■ INSTRUCTIONS TO FOLLOW:
Copy the lines from the first line of the records through the line containing "página serão selecionados.", including both, with no changes.
-- EXERCISE DATA follows --
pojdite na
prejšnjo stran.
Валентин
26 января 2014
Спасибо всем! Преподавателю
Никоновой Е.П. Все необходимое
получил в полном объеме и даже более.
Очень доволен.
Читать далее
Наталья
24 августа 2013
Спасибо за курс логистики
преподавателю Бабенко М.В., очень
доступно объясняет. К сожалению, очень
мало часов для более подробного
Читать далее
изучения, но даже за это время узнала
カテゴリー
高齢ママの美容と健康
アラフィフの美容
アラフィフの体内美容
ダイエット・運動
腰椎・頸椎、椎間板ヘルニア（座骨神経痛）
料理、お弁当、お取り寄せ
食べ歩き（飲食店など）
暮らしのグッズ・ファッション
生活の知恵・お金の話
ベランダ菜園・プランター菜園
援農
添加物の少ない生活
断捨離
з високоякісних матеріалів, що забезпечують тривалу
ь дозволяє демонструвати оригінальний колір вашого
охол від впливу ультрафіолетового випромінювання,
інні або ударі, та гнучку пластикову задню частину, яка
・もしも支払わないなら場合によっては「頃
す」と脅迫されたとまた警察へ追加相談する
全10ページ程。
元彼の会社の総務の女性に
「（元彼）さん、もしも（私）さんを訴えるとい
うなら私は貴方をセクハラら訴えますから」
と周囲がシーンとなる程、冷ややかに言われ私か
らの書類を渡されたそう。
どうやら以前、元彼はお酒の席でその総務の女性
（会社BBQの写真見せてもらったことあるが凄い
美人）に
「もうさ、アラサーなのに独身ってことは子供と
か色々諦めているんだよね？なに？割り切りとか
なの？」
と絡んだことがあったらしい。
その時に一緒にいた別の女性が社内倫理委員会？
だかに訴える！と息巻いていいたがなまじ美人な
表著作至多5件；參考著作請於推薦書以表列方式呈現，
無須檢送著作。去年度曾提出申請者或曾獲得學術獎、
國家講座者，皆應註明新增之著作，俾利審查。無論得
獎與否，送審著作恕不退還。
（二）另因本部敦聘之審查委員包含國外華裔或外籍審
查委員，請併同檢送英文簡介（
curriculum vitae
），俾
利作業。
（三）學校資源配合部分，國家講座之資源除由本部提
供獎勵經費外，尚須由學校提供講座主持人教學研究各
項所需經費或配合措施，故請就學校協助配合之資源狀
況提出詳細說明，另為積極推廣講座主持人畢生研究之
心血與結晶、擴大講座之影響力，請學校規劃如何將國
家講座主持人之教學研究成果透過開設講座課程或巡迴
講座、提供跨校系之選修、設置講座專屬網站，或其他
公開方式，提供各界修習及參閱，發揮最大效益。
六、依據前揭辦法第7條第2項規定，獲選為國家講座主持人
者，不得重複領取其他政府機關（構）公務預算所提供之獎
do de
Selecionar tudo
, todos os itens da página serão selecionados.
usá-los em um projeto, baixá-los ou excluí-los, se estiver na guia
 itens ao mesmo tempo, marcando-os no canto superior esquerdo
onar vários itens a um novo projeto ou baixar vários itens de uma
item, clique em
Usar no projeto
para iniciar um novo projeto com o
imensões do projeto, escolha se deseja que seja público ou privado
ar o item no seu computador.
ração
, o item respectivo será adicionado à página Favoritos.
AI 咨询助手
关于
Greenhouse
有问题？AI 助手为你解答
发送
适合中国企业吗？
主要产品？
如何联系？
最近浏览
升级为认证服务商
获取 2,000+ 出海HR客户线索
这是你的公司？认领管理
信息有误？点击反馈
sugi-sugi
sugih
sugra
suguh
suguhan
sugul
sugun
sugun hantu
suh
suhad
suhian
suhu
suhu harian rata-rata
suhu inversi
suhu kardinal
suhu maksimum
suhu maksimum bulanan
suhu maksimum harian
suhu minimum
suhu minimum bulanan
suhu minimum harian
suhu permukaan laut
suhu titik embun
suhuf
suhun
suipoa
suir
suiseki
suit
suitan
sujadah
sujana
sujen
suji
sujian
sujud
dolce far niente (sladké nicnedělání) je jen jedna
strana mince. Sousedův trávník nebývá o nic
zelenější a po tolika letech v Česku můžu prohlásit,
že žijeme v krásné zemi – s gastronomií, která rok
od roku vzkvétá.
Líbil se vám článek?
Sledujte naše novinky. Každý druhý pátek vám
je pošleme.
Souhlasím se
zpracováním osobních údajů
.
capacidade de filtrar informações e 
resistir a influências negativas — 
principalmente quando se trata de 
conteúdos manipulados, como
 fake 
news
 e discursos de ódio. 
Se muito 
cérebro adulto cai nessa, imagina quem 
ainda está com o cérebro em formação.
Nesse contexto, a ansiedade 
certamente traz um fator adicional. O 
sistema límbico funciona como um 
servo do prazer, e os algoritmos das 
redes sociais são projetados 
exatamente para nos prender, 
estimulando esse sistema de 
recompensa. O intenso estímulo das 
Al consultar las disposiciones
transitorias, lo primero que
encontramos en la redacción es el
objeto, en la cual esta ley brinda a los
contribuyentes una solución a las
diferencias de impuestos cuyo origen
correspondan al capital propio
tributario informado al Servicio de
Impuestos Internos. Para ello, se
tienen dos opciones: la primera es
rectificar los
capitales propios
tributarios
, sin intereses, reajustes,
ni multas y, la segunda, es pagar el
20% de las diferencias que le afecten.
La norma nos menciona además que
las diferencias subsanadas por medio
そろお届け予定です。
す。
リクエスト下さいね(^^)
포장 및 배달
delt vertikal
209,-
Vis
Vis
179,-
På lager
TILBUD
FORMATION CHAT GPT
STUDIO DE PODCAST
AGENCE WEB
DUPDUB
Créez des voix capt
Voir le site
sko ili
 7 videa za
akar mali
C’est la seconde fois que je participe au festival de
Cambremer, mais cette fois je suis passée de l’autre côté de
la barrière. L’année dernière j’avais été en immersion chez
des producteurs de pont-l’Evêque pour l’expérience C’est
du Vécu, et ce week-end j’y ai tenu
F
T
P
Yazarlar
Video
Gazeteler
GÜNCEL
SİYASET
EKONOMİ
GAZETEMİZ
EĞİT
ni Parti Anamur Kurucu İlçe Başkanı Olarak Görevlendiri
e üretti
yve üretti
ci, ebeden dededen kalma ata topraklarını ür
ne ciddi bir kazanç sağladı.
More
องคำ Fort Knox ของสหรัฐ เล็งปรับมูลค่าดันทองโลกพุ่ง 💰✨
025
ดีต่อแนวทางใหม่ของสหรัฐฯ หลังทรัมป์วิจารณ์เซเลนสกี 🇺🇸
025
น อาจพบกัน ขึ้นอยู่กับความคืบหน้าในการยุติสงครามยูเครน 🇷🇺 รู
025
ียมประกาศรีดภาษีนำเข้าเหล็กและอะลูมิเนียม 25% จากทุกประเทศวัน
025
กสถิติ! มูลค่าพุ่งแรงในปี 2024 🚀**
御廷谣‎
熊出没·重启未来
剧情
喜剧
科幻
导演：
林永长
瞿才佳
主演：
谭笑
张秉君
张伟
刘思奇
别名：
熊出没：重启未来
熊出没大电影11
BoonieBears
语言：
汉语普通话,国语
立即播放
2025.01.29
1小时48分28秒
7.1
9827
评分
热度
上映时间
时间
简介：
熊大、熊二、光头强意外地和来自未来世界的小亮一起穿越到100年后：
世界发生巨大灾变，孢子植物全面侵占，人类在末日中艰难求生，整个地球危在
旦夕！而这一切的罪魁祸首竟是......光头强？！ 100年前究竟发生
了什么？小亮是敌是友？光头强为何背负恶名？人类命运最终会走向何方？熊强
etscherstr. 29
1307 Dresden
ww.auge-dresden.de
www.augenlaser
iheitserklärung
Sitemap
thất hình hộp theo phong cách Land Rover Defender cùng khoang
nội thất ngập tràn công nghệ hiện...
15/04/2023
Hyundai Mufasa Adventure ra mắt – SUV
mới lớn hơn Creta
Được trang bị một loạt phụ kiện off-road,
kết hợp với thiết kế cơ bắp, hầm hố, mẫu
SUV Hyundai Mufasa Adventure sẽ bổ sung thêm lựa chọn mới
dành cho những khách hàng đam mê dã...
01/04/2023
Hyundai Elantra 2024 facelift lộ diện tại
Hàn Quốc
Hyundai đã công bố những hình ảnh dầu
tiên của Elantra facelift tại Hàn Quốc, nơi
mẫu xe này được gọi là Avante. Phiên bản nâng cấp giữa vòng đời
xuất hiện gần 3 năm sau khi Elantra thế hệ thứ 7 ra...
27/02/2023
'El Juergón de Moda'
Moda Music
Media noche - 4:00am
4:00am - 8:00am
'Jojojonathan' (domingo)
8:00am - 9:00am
-- EXERCISE DATA concluded --
■ RESPONSE:
pojdite na
prejšnjo stran.
Валентин
26 января 2014
Спасибо всем! Преподавателю
Никоновой Е.П. Все необходимое
получил в полном объеме и даже более.
Очень доволен.
Читать далее
Наталья
24 августа 2013
Спасибо за курс логистики
преподавателю Бабенко М.В., очень
доступно объясняет. К сожалению, очень
мало часов для более подробного
Читать далее
изучения, но даже за это время узнала
カテゴリー
高齢ママの美容と健康
アラフィフの美容
アラフィフの体内美容
ダイエット・運動
腰椎・頸椎、椎間板ヘルニア（座骨神経痛）
料理、お弁当、お取り寄せ
食べ歩き（飲食店など）
暮らしのグッズ・ファッション
生活の知恵・お金の話
ベランダ菜園・プランター菜園
援農
添加物の少ない生活
断捨離
з високоякісних матеріалів, що забезпечують тривалу
ь дозволяє демонструвати оригінальний колір вашого
охол від впливу ультрафіолетового випромінювання,
інні або ударі, та гнучку пластикову задню частину, яка
・もしも支払わないなら場合によっては「頃
す」と脅迫されたとまた警察へ追加相談する
全10ページ程。
元彼の会社の総務の女性に
「（元彼）さん、もしも（私）さんを訴えるとい
うなら私は貴方をセクハラら訴えますから」
と周囲がシーンとなる程、冷ややかに言われ私か
らの書類を渡されたそう。
どうやら以前、元彼はお酒の席でその総務の女性
（会社BBQの写真見せてもらったことあるが凄い
美人）に
「もうさ、アラサーなのに独身ってことは子供と
か色々諦めているんだよね？なに？割り切りとか
なの？」
と絡んだことがあったらしい。
その時に一緒にいた別の女性が社内倫理委員会？
だかに訴える！と息巻いていいたがなまじ美人な
表著作至多5件；參考著作請於推薦書以表列方式呈現，
無須檢送著作。去年度曾提出申請者或曾獲得學術獎、
國家講座者，皆應註明新增之著作，俾利審查。無論得
獎與否，送審著作恕不退還。
（二）另因本部敦聘之審查委員包含國外華裔或外籍審
查委員，請併同檢送英文簡介（
curriculum vitae
），俾
利作業。
（三）學校資源配合部分，國家講座之資源除由本部提
供獎勵經費外，尚須由學校提供講座主持人教學研究各
項所需經費或配合措施，故請就學校協助配合之資源狀
況提出詳細說明，另為積極推廣講座主持人畢生研究之
心血與結晶、擴大講座之影響力，請學校規劃如何將國
家講座主持人之教學研究成果透過開設講座課程或巡迴
講座、提供跨校系之選修、設置講座專屬網站，或其他
公開方式，提供各界修習及參閱，發揮最大效益。
六、依據前揭辦法第7條第2項規定，獲選為國家講座主持人
者，不得重複領取其他政府機關（構）公務預算所提供之獎
do de
Selecionar tudo
, todos os itens da página serão selecionados.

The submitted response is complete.